Los lectores del primer volumen de sus memorias (Derrotas y esperanzas. Tusquets, 1994) habrán comprobado una paradoja del estilo de Azcárate: su total ausencia de retórica o voluntad literaria es lo que acentúa el dramatismo de los hechos, la emoción del relato. Por ejemplo, en el capítulo dedicado a narrar los últimos días del gobierno republicano, inmediatamente antes de partir hacia el exilio, en la localidad alicantina de Elda.

Pero de todos los episodios narrados en sus memorias o escuchados en propia voz hay dos escenas especialmente reveladores de su forma de ser y de su singular destino: el primero, el asombro -que 60 años después seguía sin comprender del todo- de sus compañeros de célula de las Juventudes Comunistas de Ginebra al verle llegar a las reuniones en el Oldsmobile con chófer de su padre, Secretario General Adjunto de la Sociedad de Naciones.

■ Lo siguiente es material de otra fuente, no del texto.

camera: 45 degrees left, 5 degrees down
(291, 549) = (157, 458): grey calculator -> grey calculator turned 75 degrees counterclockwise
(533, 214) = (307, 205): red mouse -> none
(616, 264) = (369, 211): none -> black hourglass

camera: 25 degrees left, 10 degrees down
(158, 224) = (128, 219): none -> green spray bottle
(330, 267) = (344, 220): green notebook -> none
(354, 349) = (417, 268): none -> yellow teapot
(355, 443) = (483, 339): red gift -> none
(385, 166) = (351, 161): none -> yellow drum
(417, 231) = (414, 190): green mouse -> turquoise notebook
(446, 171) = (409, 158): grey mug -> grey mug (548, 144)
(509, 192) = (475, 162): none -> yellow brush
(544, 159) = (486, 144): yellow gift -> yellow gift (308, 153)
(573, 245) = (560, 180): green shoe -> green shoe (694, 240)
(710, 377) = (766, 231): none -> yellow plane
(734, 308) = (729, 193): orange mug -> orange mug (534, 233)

El segundo, su propio asombro al verse a sí mismo en 1941, recién regresado a la Francia ocupada por los nazis, oculto en un pajar y contemplando el desfile de las tropas alemanas, entonces en la cumbre de su poder; esperando a que acabasen de pasar para reanudar su viaje a París con la misión de reorganizar al Partido Comunista en la lucha contra ese imponente ejército. Viéndose ante esa tarea, a sus 24 ó 25 años, sin otros medios que las direcciones, aprendidas de memoria, de unos pocos simpatizantes residentes en la capital.